ASSIGNMENT: Quote the entire passage about the village of Bruno, Nebraska, word for word.

EXCERPTED PASSAGE:
+ + + + + + +
Village in Nebraska, US

Bruno is a village in Butler County, Nebraska, United States. As of the 2020 census, Bruno had a population of 95.

==History==
Bruno was founded in 1887 when the Fremont, Elkhorn and Missouri Valley Railroad was extended to that point. A majority of the early settlers being natives of Moravia caused the name of its capital city of Brno to be selected.

==Geography==
According to the United States Census Bureau, the village has a total area of 0.27 sqmi, all land.

==Demographics==

Historical population
| Census | Pop. | Note | %± |
| 1900 | 191 |  | — |
| 1910 | 245 |  | 28.3% |
| 1920 | 245 |  | 0.0% |
| 1930 | 202 |  | −17.6% |
| 1940 | 232 |  | 14.9% |
| 1950 | 155 |  | −33.2% |
| 1960 | 155 |  | 0.0% |
| 1970 | 142 |  | −8.4% |
| 1980 | 154 |  | 8.5% |
| 1990 | 141 |  | −8.4% |
| 2000 | 112 |  | −20.6% |
| 2010 | 99 |  | −11.6% |
| 2020 | 95 |  | −4.0% |
U.S. Decennial Census

===2010 census===
As of the census of 2010, there were 99 people, 45 households, and 30 families living in the village. The population density was 366.7 PD/sqmi. There were 62 housing units at an average density of 229.6 /sqmi. The racial makeup of the village was 97.0% White, 1.0% Native American, 1.0% Asian, and 1.0% from two or more races. Hispanic or Latino of any race were 5.1% of the population.
+ + + + + + +
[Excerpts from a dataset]
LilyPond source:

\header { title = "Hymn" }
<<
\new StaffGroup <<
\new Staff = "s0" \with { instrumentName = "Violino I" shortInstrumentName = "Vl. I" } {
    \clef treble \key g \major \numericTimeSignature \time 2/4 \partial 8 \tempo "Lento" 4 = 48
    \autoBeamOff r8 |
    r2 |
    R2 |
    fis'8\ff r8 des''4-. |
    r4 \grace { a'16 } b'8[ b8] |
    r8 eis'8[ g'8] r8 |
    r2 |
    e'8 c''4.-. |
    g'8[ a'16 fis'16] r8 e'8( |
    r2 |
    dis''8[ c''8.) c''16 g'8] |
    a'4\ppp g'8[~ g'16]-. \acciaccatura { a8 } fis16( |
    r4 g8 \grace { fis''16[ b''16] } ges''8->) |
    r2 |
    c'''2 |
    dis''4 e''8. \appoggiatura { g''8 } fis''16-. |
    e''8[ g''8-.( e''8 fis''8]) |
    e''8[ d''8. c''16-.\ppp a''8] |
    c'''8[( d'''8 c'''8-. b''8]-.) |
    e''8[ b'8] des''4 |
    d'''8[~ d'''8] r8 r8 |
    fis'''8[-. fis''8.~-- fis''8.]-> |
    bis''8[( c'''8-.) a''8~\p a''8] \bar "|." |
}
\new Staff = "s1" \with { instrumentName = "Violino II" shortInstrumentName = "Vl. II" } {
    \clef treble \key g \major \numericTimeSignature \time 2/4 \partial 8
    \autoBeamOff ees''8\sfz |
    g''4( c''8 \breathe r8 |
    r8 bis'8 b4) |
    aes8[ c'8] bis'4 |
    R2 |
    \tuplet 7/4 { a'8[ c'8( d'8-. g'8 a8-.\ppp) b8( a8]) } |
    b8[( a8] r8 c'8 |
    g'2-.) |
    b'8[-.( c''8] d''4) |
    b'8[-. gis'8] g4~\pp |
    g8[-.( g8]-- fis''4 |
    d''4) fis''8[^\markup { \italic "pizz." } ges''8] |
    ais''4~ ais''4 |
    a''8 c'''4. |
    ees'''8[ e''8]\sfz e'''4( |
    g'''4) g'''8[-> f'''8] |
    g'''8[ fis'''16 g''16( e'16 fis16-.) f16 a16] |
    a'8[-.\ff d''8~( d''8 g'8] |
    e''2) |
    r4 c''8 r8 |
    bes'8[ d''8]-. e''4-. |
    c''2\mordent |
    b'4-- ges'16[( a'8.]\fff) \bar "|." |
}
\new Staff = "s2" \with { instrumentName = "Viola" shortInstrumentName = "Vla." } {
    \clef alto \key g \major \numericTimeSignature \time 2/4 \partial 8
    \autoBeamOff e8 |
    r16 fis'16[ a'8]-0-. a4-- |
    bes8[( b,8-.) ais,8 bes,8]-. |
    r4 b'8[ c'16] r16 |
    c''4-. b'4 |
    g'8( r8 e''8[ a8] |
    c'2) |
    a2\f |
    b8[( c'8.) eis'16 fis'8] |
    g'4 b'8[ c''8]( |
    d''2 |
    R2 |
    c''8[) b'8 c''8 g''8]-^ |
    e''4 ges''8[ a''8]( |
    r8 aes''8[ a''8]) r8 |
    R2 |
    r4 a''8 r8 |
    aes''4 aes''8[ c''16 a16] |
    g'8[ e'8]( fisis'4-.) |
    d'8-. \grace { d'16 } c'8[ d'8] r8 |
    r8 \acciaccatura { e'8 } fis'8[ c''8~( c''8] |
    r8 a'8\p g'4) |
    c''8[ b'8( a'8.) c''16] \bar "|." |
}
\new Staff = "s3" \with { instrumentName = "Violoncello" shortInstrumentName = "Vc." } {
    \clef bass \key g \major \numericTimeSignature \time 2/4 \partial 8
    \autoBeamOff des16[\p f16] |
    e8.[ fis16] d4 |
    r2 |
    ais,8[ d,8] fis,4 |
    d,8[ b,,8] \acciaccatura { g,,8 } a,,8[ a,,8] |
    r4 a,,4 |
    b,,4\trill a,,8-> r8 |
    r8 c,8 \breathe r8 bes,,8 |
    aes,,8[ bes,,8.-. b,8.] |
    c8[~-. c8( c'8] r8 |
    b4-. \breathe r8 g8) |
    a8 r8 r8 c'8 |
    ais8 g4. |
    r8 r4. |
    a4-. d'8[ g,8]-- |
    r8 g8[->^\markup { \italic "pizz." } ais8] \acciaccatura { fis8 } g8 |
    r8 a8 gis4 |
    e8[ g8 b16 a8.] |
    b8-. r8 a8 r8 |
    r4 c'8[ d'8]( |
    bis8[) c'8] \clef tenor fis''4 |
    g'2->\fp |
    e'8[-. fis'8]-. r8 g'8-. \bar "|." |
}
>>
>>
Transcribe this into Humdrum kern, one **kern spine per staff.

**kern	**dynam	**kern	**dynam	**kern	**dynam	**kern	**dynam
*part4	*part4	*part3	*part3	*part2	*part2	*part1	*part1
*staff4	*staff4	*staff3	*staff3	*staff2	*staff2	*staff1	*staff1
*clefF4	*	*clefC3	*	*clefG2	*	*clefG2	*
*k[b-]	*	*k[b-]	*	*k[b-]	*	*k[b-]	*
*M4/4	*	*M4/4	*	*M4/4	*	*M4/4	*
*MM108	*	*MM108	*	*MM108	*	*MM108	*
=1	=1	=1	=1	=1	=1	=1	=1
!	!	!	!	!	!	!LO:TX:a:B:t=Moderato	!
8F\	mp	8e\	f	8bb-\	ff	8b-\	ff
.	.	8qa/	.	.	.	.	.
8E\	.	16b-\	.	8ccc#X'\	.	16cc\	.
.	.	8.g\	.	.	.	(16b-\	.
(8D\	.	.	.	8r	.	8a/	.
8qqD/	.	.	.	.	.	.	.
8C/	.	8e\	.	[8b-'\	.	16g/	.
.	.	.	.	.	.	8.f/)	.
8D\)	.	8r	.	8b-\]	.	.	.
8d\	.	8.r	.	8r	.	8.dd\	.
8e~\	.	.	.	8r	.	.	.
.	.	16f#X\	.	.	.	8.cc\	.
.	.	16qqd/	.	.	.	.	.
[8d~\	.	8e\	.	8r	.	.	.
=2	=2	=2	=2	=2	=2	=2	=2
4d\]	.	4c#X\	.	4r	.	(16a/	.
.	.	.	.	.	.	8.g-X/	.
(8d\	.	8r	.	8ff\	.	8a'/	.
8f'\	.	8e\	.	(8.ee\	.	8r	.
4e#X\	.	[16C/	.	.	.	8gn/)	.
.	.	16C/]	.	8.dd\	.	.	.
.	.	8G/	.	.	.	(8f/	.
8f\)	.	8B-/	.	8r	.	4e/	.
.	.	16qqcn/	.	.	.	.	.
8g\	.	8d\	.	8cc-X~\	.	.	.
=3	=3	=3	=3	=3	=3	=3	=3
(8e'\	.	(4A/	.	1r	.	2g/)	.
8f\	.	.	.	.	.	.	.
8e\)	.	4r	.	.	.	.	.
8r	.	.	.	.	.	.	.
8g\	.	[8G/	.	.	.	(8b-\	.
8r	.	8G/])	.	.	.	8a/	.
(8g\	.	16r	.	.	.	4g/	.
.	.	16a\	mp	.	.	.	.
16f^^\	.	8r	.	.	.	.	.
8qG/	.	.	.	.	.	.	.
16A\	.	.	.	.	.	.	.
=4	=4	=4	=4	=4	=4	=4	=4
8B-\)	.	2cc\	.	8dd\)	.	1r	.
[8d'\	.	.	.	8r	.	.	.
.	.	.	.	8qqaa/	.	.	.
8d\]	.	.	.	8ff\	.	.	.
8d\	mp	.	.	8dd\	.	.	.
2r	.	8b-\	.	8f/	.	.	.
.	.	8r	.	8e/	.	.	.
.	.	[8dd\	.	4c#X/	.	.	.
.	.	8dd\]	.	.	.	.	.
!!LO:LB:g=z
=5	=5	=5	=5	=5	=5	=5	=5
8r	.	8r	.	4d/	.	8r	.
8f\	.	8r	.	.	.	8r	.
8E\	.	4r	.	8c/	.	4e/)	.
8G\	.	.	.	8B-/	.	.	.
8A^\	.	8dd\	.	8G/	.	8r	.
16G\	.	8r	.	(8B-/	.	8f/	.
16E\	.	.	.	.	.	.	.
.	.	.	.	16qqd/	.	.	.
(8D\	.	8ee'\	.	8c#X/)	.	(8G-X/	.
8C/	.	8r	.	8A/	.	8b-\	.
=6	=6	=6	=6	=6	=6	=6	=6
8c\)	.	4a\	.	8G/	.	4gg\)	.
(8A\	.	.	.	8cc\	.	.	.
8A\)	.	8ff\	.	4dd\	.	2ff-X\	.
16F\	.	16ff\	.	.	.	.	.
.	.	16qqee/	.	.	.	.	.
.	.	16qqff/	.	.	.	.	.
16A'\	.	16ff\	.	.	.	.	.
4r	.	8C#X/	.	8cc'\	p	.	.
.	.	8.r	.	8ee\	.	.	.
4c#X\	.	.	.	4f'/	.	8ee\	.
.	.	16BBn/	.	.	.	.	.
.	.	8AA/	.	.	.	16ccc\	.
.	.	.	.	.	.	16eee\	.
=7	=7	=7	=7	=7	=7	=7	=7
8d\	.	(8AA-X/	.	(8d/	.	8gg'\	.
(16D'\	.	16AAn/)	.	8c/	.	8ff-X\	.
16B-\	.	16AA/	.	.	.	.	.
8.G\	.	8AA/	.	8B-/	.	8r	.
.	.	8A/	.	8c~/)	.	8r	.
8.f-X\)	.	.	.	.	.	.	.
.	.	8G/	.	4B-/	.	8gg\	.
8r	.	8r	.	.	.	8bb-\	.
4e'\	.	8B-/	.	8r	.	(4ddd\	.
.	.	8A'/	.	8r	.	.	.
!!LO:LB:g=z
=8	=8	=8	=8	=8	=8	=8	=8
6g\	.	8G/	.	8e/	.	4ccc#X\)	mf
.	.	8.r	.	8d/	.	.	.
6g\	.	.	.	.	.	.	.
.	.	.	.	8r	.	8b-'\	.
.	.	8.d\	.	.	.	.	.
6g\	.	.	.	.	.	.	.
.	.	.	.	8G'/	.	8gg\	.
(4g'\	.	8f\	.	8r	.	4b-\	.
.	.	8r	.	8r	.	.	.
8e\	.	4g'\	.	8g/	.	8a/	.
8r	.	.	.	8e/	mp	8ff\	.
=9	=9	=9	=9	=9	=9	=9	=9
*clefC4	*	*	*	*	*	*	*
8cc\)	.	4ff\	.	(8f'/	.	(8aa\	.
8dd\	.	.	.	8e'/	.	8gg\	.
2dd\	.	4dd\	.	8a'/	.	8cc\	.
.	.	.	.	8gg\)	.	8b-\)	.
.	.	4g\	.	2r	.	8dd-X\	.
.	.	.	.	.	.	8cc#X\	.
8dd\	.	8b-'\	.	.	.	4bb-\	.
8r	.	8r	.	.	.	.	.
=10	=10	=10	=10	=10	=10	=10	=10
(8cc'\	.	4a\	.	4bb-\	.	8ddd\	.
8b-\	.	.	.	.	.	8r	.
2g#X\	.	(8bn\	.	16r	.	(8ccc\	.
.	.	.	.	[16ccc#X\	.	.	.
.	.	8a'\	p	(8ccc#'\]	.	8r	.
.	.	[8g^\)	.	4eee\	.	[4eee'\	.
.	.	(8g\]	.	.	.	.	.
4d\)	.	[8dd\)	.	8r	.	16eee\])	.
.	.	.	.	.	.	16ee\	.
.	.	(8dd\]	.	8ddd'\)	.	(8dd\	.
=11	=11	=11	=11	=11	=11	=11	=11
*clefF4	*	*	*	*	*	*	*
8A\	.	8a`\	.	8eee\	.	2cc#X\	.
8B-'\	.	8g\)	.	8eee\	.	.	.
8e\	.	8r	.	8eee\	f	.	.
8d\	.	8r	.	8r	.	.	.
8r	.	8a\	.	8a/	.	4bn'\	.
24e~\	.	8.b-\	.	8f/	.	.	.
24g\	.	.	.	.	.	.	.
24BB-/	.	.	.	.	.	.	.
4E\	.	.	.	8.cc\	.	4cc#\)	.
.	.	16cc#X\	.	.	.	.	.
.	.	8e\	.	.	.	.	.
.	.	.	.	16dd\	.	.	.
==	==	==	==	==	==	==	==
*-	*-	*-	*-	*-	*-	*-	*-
+ + + + + + +
REPLY:
Village in Nebraska, US

Bruno is a village in Butler County, Nebraska, United States. As of the 2020 census, Bruno had a population of 95.

==History==
Bruno was founded in 1887 when the Fremont, Elkhorn and Missouri Valley Railroad was extended to that point. A majority of the early settlers being natives of Moravia caused the name of its capital city of Brno to be selected.

==Geography==
According to the United States Census Bureau, the village has a total area of 0.27 sqmi, all land.

==Demographics==

Historical population
| Census | Pop. | Note | %± |
| 1900 | 191 |  | — |
| 1910 | 245 |  | 28.3% |
| 1920 | 245 |  | 0.0% |
| 1930 | 202 |  | −17.6% |
| 1940 | 232 |  | 14.9% |
| 1950 | 155 |  | −33.2% |
| 1960 | 155 |  | 0.0% |
| 1970 | 142 |  | −8.4% |
| 1980 | 154 |  | 8.5% |
| 1990 | 141 |  | −8.4% |
| 2000 | 112 |  | −20.6% |
| 2010 | 99 |  | −11.6% |
| 2020 | 95 |  | −4.0% |
U.S. Decennial Census

===2010 census===
As of the census of 2010, there were 99 people, 45 households, and 30 families living in the village. The population density was 366.7 PD/sqmi. There were 62 housing units at an average density of 229.6 /sqmi. The racial makeup of the village was 97.0% White, 1.0% Native American, 1.0% Asian, and 1.0% from two or more races. Hispanic or Latino of any race were 5.1% of the population.